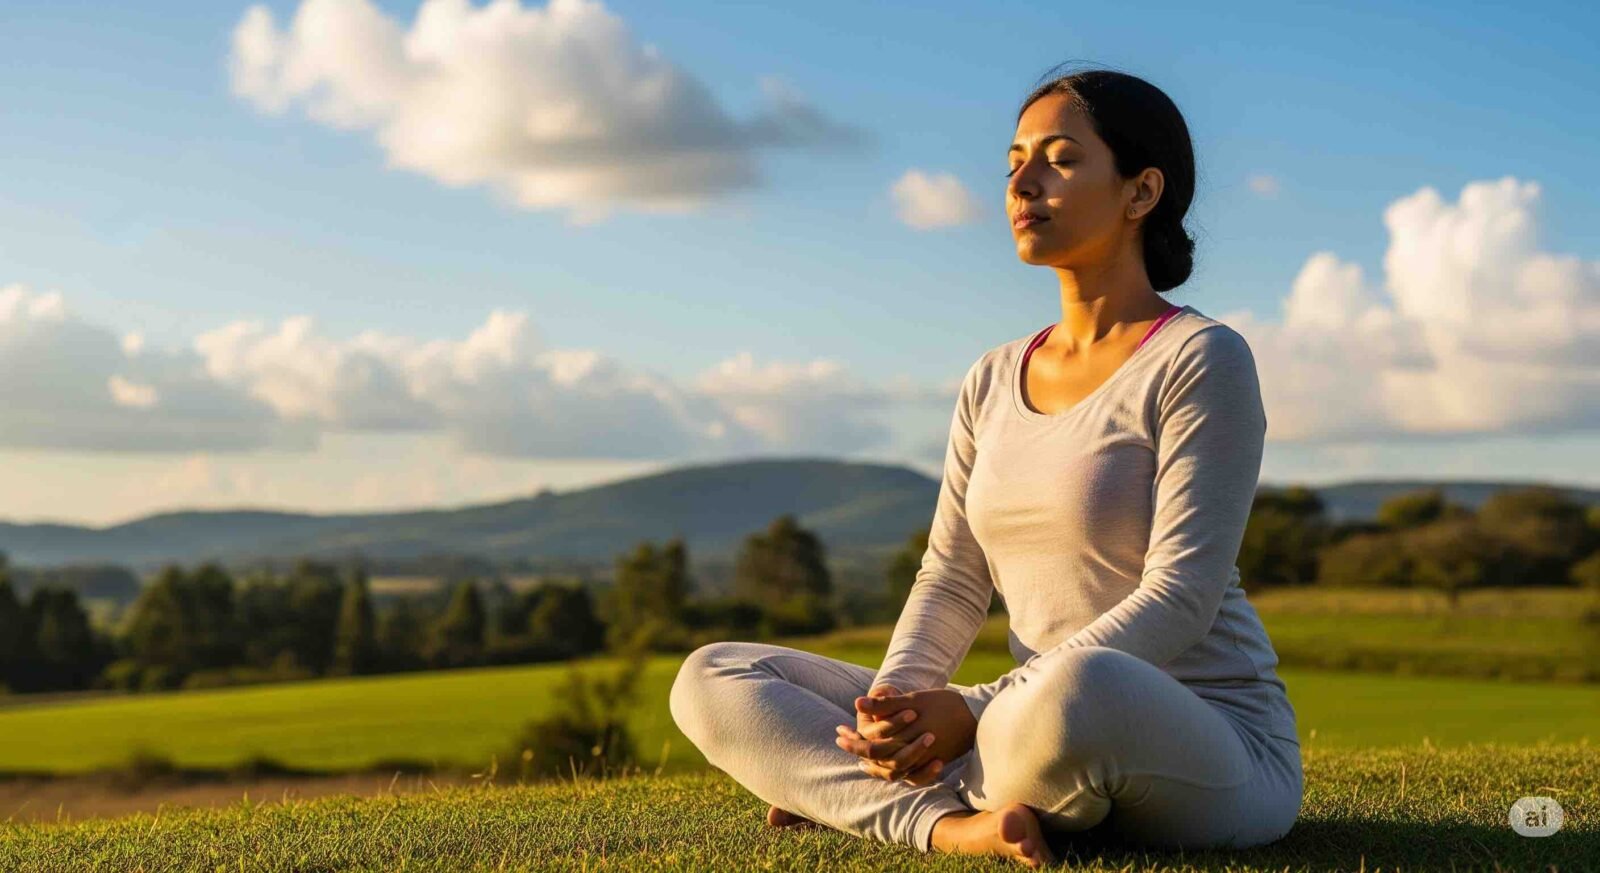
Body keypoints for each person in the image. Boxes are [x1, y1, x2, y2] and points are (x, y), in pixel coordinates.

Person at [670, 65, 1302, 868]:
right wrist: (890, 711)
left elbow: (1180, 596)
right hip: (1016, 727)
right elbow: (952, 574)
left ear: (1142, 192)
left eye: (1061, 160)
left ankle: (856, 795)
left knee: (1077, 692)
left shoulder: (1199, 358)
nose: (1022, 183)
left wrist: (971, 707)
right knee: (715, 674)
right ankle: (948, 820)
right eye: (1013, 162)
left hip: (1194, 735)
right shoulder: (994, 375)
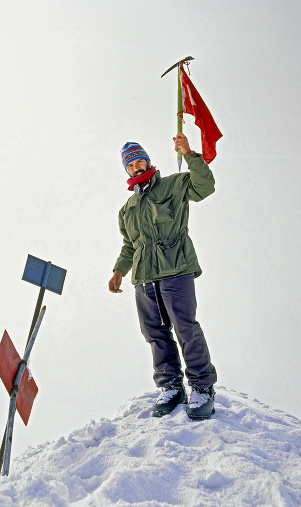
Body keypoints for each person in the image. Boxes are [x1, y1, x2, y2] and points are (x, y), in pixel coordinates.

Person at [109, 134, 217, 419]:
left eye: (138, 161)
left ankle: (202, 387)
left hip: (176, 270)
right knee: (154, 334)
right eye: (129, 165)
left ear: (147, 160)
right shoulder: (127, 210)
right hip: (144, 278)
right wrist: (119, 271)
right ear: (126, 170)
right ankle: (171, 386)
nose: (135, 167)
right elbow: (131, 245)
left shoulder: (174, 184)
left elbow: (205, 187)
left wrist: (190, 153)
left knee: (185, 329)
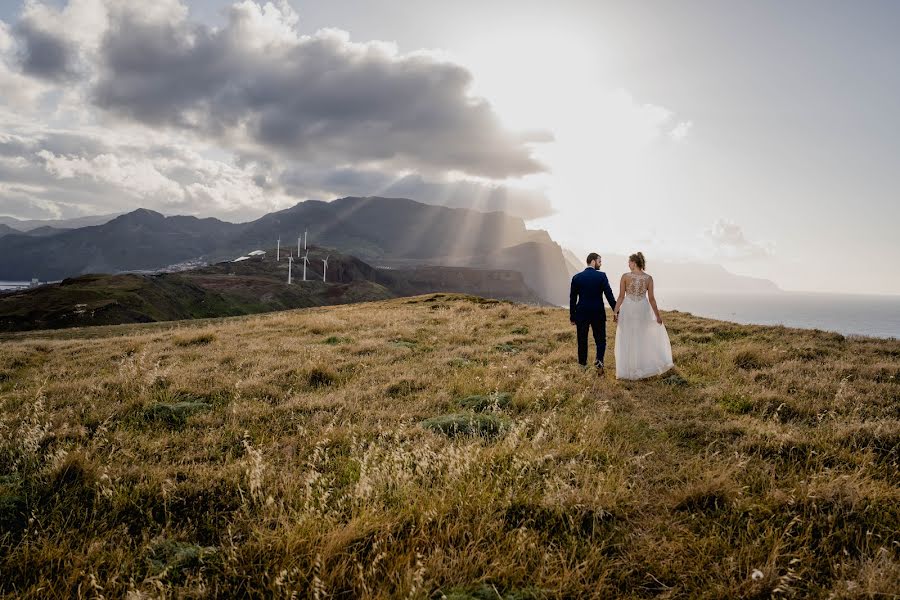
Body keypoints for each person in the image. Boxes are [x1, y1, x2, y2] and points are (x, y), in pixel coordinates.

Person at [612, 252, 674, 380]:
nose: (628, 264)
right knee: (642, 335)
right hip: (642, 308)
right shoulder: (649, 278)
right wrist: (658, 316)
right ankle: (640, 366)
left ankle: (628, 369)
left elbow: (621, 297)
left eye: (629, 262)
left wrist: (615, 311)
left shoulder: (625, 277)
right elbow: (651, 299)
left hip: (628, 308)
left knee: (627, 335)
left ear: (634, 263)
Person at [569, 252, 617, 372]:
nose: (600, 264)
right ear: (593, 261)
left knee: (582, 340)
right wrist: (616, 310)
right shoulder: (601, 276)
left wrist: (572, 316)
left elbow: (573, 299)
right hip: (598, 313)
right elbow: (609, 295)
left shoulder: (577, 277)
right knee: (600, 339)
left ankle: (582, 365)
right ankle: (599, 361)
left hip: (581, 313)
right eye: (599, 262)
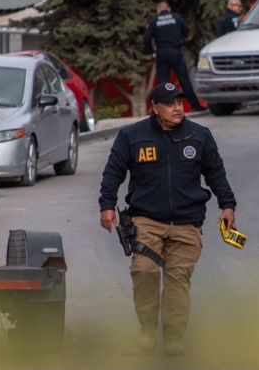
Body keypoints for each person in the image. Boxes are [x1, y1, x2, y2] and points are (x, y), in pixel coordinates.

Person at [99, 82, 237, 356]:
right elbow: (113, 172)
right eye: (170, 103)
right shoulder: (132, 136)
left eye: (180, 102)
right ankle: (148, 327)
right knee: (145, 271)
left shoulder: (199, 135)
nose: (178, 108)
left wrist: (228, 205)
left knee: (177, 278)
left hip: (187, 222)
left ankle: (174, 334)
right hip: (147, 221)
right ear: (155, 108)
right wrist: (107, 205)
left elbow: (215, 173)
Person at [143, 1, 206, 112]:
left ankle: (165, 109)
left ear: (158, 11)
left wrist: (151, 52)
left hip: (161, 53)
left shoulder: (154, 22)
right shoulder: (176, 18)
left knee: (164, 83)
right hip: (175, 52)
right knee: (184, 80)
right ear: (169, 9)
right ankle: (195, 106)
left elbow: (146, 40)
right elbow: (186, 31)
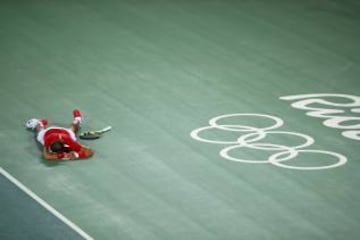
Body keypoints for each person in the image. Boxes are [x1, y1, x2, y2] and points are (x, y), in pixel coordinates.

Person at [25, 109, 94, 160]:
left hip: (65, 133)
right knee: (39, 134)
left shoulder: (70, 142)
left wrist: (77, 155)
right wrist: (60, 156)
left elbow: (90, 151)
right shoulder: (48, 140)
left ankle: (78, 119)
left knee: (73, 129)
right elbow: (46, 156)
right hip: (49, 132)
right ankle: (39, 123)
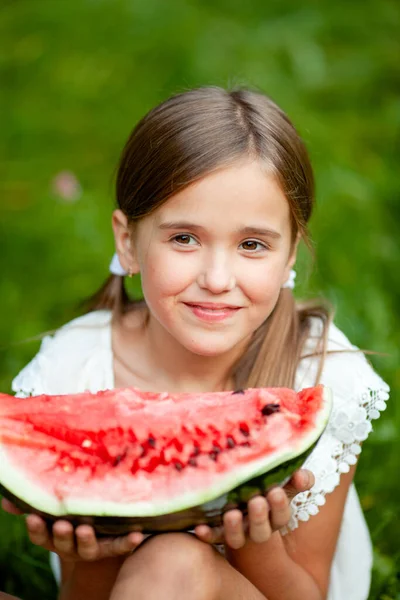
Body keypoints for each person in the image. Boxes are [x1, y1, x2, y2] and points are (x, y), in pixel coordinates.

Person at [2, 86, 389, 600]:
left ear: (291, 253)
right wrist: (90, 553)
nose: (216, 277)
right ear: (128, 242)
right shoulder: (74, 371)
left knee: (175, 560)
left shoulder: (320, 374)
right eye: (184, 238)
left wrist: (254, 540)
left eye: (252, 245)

===============

_Your goal_
All of the material above is to be copied exactly, with no pictures.

_Your response_
Body keypoints for each person in the image. Boxes are [x1, y1, x2, y2] and points are (x, y), in pixel coordinates.

Person at [670, 65, 1302, 868]:
right wrist: (890, 711)
left elbow: (1180, 596)
right hip: (1016, 727)
right elbow: (952, 574)
left ear: (1142, 192)
left eye: (1061, 160)
left ankle: (856, 795)
left knee: (1077, 692)
left shoulder: (1199, 358)
nose: (1022, 183)
left wrist: (971, 707)
right knee: (715, 674)
right ankle: (948, 820)
right eye: (1013, 162)
left hip: (1194, 735)
right shoulder: (994, 375)
Body keypoints for each person in the image. Boxes are [x1, y1, x2, y2] and points are (x, y), in pixel coordinates.

Person at [109, 134, 217, 419]:
left eye: (138, 161)
left ankle: (202, 387)
left hip: (176, 270)
right knee: (154, 334)
right eye: (129, 165)
left ear: (147, 160)
right shoulder: (127, 210)
right hip: (144, 278)
right wrist: (119, 271)
right ear: (126, 170)
right ankle: (171, 386)
nose: (135, 167)
right elbow: (131, 245)
left shoulder: (174, 184)
left elbow: (205, 187)
left wrist: (190, 153)
left knee: (185, 329)
Body keypoints for each person in the image. Boxes are [x1, y1, x2, y2] and points are (x, y), in pixel coordinates.

Person at [612, 252, 674, 380]:
nose: (628, 264)
right knee: (642, 335)
right hip: (642, 308)
right shoulder: (649, 278)
right wrist: (658, 316)
right ankle: (640, 366)
left ankle: (628, 369)
left elbow: (621, 297)
left eye: (629, 262)
left wrist: (615, 311)
left shoulder: (625, 277)
right elbow: (651, 299)
left hip: (628, 308)
left knee: (627, 335)
left ear: (634, 263)
Person at [569, 252, 617, 372]:
nose: (600, 264)
right ear: (593, 261)
left knee: (582, 340)
right wrist: (616, 310)
right shoulder: (601, 276)
left wrist: (572, 316)
left elbow: (573, 299)
right hip: (598, 313)
right elbow: (609, 295)
left shoulder: (577, 277)
right knee: (600, 339)
left ankle: (582, 365)
right ankle: (599, 361)
left hip: (581, 313)
right eye: (599, 262)
Body keypoints for each person in the image. Boxes are [x1, y1, x2, y2] and points are (x, y), in pixel coordinates.

Person at [99, 82, 237, 356]:
right elbow: (113, 172)
right eye: (170, 103)
right shoulder: (132, 136)
left eye: (180, 102)
right ankle: (148, 327)
right knee: (145, 271)
left shoulder: (199, 135)
nose: (178, 108)
left wrist: (228, 205)
left knee: (177, 278)
left hip: (187, 222)
left ankle: (174, 334)
right hip: (147, 221)
right ear: (155, 108)
right wrist: (107, 205)
left elbow: (215, 173)
Person at [143, 1, 206, 112]:
left ankle: (165, 109)
left ear: (158, 11)
left wrist: (151, 52)
left hip: (161, 53)
left shoulder: (154, 22)
right shoulder: (176, 18)
left knee: (164, 83)
right hip: (175, 52)
right knee: (184, 80)
right ear: (169, 9)
right ankle: (195, 106)
left elbow: (146, 40)
right elbow: (186, 31)
Body keypoints for each person in the image. Boxes are [x1, y1, x2, y2] and points are (x, y), in pixel coordinates.

Person at [25, 109, 94, 160]:
left hip: (65, 133)
right knee: (39, 134)
left shoulder: (70, 142)
left wrist: (77, 155)
right wrist: (60, 156)
left elbow: (90, 151)
right shoulder: (48, 140)
left ankle: (78, 119)
left knee: (73, 129)
right elbow: (46, 156)
right hip: (49, 132)
right ankle: (39, 123)
Body keypoints for each person in the image. Boxes are [x1, y1, x2, y2] and points are (x, y), in pixel coordinates.

Person at [2, 86, 389, 600]:
left ear: (291, 253)
right wrist: (90, 553)
nose: (216, 277)
right ear: (128, 242)
right shoulder: (74, 371)
left knee: (175, 560)
left shoulder: (320, 374)
right eye: (184, 238)
left wrist: (254, 540)
left eye: (252, 245)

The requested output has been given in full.